WITH rand() change functionality between CALL {} and CALL apoc.cypher.run

Hello all,

I am having a weird scenario when I am trying to randomly select a few neighbors of particular nodes.

  • neo4j version, desktop version, browser version
    I am using neo4j:5.5.0-community docker instance on linux.
    With the following parameter
      - NEO4J_AUTH=none
      # - NEO4_PLUGINS='["graph-data-science"]'
      - apoc.export.file.enabled=true
      - apoc.import.file.enabled=true
      - apoc.import.file.use_neo4j_config=true
      - NEO4J_PLUGINS=["apoc"]
      - NEO4J_dbms_memory_transaction_total_max=0
      - NEO4J_dbms_memory_heap_initial__size=32g
      - NEO4J_dbms_memory_heap_max__size=32g
  • what kind of API / driver do you use
    I am using python with py2neo package.

I tried 2 queries:
First using apoc

        MATCH (cur_node)
        WHERE ANY (id IN cur_node.ID WHERE id IN $node_id_list)
        WITH cur_node
        CALL apoc.cypher.run(
            'MATCH (cur_node){direction_arrow}(neighbors)
            WITH rand() as r, neighbors
            ORDER BY r
            LIMIT $num_samples
            RETURN collect(r) AS rand, collect(neighbors.ID) AS nn',
            {{cur_node: cur_node, num_samples: $num_samples}}) YIELD value
        RETURN value.rand, value.nn AS neighbors

OUTPUT:
first iteration:

{'value.rand': 
[0.00015447678200963821, 0.0002513570108183538, 0.00036323837330132225, 0.0004571500939272166, 0.0005692942868501527, 0.0006319216646581971, 0.0009800730498202848, 0.0009975206145961257, 0.0012616359436184998, ...], 
'neighbors': [171053, 125765, 89153, 49813, 57168, 140995, 81320, 67133, 216481, ...]}

second iteration:

{'value.rand': 
[0.00015406391020234, 0.00022974141129827874, 0.00027559936540422214, 0.00048246754345004916, 0.0005592177219301275, 0.0008769336556695428, 0.0009803530300780405, 0.0010443457475343143, 0.001150494865988283, ...], 
'neighbors': [76714, 187927, 213515, 166957, 52992, 182661, 73519, 150725, 127881, ...]}

and without it using CALL {}

        MATCH (cur_node)
        WHERE ANY (id IN cur_node.ID WHERE id IN $node_id_list)
        CALL {{
            WITH cur_node
            MATCH (cur_node){direction_arrow}(neighbors)
            WITH rand() as r, neighbors
            ORDER BY r
            LIMIT $num_samples
            RETURN collect(r) AS rand, collect(neighbors.ID) AS nn
        }}
        RETURN rand, nn AS neighbors

OUTPUT:
first iteration:

{'rand':
 [0.15242892235650374, 0.15242892235650374, 0.15242892235650374, 0.15242892235650374, 0.15242892235650374, 0.15242892235650374, 0.15242892235650374, 0.15242892235650374, 0.15242892235650374, ...], 
'neighbors': [3202, 232954, 232774, 231676, 231841, 231775, 231566, 231065, 230755, ...]}

second iteration

{'rand':
 [0.9181689214459184, 0.9181689214459184, 0.9181689214459184, 0.9181689214459184, 0.9181689214459184, 0.9181689214459184, 0.9181689214459184, 0.9181689214459184, 0.9181689214459184, ...], 
'neighbors': [3202, 232954, 232774, 231676, 231841, 231775, 231566, 231065, 230755, ...]}
}

The issue is that when using CALL {}, it seems that I only sample one random value and so the sorting / LIMIT is meaningless. I could use apoc, but I understood that it's better performance-wise to use CALL {}. (It is also easier to debug with PROFILE)
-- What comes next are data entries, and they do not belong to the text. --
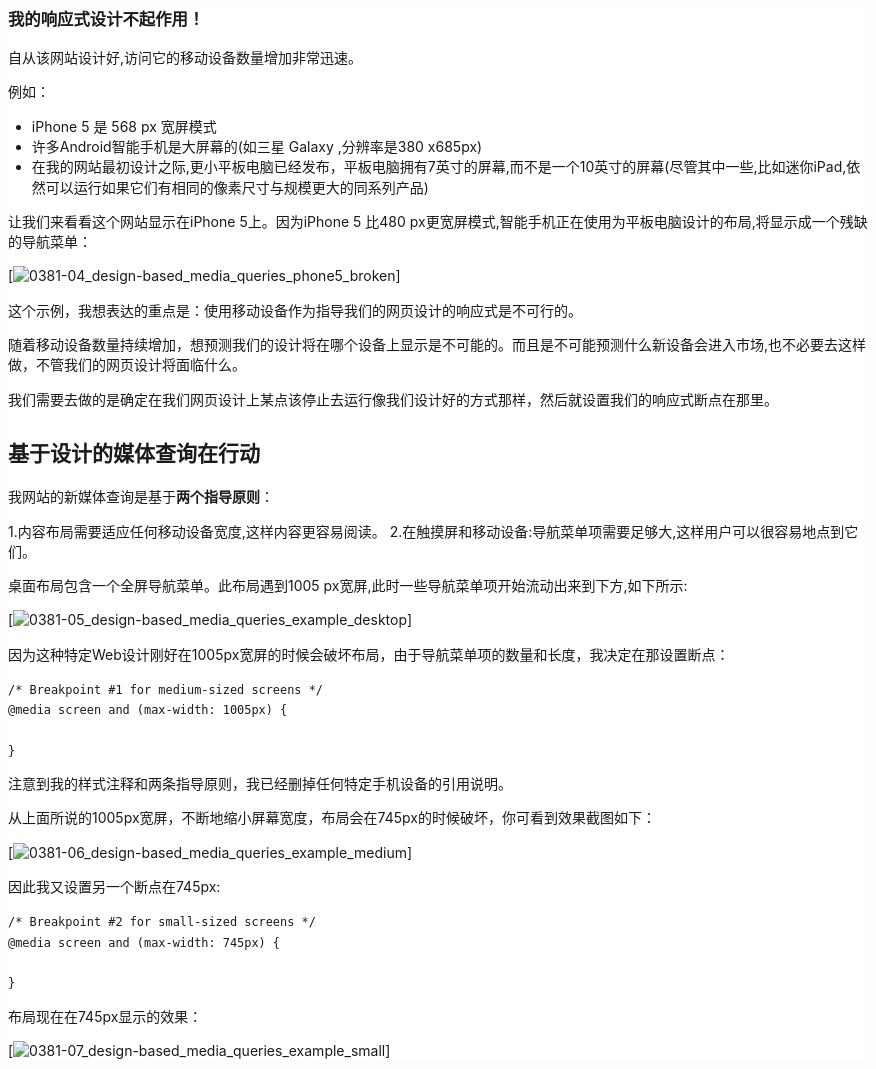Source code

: ### 我的响应式设计不起作用！ ###

自从该网站设计好,访问它的移动设备数量增加非常迅速。

例如：


- iPhone 5 是 568 px 宽屏模式
- 许多Android智能手机是大屏幕的(如三星 Galaxy ,分辨率是380 x685px)
- 在我的网站最初设计之际,更小平板电脑已经发布，平板电脑拥有7英寸的屏幕,而不是一个10英寸的屏幕(尽管其中一些,比如迷你iPad,依然可以运行如果它们有相同的像素尺寸与规模更大的同系列产品)

让我们来看看这个网站显示在iPhone 5上。因为iPhone 5 比480 px更宽屏模式,智能手机正在使用为平板电脑设计的布局,将显示成一个残缺的导航菜单：

[![0381-04_design-based_media_queries_phone5_broken](http://pigerla.com/assets/images/20131011/0381-04_design-based_media_queries_phone5_broken.jpg)]

这个示例，我想表达的重点是：使用移动设备作为指导我们的网页设计的响应式是不可行的。

随着移动设备数量持续增加，想预测我们的设计将在哪个设备上显示是不可能的。而且是不可能预测什么新设备会进入市场,也不必要去这样做，不管我们的网页设计将面临什么。

我们需要去做的是确定在我们网页设计上某点该停止去运行像我们设计好的方式那样，然后就设置我们的响应式断点在那里。

## 基于设计的媒体查询在行动 ##

我网站的新媒体查询是基于**两个指导原则**：

1.内容布局需要适应任何移动设备宽度,这样内容更容易阅读。
2.在触摸屏和移动设备:导航菜单项需要足够大,这样用户可以很容易地点到它们。

桌面布局包含一个全屏导航菜单。此布局遇到1005 px宽屏,此时一些导航菜单项开始流动出来到下方,如下所示:


[![0381-05_design-based_media_queries_example_desktop](http://pigerla.com/assets/images/20131011/0381-05_design-based_media_queries_example_desktop.jpg)]

因为这种特定Web设计刚好在1005px宽屏的时候会破坏布局，由于导航菜单项的数量和长度，我决定在那设置断点：
    
    /* Breakpoint #1 for medium-sized screens */
    @media screen and (max-width: 1005px) {
    
    }

注意到我的样式注释和两条指导原则，我已经删掉任何特定手机设备的引用说明。

从上面所说的1005px宽屏，不断地缩小屏幕宽度，布局会在745px的时候破坏，你可看到效果截图如下：

[![0381-06_design-based_media_queries_example_medium](http://pigerla.com/assets/images/20131011/0381-06_design-based_media_queries_example_medium.jpg)]

因此我又设置另一个断点在745px:
    
    /* Breakpoint #2 for small-sized screens */
    @media screen and (max-width: 745px) {
    
    }

布局现在在745px显示的效果：

[![0381-07_design-based_media_queries_example_small](http://pigerla.com/assets/images/20131011/0381-07_design-based_media_queries_example_small.jpg)]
As for the apoc query, we have the correct result.

Any idea what I may be doing wrong?

I repeated your 'call subquery' code and it worked as expected. I am using 4.4.17

Thank you for your response.

I changed my docker image to neo4j:4.4.17-community, but I still get the same output with the call sub query.
I am a bit at a loss, any idea how your set up and mine could be different?

I am using enterprise in Neo4j Desktop.